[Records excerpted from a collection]

▼

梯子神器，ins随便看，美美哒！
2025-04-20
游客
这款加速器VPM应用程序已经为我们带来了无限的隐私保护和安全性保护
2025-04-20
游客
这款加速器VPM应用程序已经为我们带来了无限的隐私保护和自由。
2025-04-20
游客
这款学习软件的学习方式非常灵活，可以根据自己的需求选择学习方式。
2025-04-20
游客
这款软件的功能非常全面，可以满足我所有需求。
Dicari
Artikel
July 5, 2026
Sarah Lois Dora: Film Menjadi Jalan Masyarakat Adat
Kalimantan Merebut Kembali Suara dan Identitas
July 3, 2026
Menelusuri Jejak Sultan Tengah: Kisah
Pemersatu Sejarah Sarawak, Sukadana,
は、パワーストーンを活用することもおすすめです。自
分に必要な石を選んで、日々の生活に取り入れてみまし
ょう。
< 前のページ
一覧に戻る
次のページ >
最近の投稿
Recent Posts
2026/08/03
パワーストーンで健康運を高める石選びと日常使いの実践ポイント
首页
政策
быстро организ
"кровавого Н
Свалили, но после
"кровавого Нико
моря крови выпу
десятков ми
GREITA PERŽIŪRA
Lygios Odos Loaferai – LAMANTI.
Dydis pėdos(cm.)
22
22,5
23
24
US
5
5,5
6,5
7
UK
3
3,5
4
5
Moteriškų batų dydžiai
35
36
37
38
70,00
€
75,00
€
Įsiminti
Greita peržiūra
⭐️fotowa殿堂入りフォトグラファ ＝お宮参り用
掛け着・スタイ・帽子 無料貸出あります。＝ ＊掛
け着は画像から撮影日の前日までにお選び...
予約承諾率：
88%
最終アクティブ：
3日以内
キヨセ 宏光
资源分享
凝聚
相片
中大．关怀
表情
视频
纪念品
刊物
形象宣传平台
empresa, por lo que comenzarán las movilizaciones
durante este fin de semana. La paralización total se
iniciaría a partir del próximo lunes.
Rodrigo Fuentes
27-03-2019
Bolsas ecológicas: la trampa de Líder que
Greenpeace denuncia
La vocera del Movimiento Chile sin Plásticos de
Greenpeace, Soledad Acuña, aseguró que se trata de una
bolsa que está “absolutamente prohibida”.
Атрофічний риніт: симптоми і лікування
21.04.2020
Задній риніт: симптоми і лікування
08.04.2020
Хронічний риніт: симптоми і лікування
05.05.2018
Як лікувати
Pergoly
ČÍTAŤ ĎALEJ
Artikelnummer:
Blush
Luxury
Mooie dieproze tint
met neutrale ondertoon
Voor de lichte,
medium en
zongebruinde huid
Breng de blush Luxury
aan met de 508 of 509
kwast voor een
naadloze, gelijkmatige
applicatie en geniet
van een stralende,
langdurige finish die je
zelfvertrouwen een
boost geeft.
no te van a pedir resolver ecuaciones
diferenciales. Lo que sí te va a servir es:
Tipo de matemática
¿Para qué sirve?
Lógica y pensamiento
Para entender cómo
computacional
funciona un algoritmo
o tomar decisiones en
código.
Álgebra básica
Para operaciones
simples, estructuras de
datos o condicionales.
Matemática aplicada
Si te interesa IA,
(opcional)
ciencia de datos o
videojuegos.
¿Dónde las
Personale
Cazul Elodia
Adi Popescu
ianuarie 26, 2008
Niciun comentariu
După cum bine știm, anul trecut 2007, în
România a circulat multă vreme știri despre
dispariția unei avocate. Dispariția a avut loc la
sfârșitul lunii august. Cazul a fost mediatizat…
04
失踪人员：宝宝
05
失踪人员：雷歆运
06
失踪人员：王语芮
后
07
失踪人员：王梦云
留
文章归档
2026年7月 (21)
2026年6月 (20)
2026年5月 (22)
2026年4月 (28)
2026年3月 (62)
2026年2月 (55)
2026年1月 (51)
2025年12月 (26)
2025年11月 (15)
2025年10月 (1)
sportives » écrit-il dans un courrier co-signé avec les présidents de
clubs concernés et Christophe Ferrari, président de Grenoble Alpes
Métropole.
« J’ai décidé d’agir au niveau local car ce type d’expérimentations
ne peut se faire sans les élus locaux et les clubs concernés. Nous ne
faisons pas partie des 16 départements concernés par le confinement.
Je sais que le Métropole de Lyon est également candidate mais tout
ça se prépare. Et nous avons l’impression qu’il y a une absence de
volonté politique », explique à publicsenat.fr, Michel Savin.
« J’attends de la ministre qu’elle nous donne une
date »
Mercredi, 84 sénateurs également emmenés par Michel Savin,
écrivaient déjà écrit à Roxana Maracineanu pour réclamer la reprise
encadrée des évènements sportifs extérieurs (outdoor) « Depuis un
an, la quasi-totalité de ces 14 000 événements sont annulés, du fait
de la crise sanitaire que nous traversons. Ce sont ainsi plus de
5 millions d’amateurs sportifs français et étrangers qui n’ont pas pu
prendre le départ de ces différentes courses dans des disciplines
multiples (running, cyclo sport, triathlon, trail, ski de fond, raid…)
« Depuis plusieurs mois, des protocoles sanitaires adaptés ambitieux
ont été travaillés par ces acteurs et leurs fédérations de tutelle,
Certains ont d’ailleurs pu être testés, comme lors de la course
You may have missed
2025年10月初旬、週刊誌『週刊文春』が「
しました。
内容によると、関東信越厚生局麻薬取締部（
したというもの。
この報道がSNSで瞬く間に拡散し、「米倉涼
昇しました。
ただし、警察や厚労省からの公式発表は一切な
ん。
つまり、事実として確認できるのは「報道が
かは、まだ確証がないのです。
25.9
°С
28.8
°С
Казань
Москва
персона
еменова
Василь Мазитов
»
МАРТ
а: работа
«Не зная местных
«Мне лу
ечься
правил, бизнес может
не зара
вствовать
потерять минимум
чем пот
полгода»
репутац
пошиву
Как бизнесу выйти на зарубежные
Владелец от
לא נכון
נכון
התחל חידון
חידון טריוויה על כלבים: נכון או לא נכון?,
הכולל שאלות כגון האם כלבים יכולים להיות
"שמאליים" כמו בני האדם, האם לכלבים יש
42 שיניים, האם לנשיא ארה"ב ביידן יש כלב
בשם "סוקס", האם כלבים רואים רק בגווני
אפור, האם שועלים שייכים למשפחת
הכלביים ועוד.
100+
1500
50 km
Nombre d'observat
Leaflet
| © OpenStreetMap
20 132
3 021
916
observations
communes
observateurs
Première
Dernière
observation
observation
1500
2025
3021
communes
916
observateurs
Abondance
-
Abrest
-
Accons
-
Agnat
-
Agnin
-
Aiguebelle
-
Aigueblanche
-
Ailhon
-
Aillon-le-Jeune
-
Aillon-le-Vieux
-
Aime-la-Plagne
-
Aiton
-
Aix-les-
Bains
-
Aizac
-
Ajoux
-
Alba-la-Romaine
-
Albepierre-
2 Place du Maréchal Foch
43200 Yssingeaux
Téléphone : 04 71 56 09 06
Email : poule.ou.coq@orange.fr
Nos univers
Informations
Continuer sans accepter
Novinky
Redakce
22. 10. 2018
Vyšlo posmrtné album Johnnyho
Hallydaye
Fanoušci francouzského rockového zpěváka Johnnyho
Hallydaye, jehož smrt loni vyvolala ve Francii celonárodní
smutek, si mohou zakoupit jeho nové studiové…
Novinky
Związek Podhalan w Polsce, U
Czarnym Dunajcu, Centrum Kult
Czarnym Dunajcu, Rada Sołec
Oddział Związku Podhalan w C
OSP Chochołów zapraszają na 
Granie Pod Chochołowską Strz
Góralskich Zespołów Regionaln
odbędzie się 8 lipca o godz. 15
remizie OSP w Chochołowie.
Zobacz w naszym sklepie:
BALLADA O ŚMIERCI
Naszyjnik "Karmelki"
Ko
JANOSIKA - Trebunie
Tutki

▲

## WHAT YOU NEED TO DO
Could you retype exactly the lines above, starting at the line that contains "écrivaient déjà écrit" and ending at the line that contains "prendre le départ", and nothing more?

## ANSWER BOX
écrivaient déjà écrit à Roxana Maracineanu pour réclamer la reprise
encadrée des évènements sportifs extérieurs (outdoor) « Depuis un
an, la quasi-totalité de ces 14 000 événements sont annulés, du fait
de la crise sanitaire que nous traversons. Ce sont ainsi plus de
5 millions d’amateurs sportifs français et étrangers qui n’ont pas pu
prendre le départ de ces différentes courses dans des disciplines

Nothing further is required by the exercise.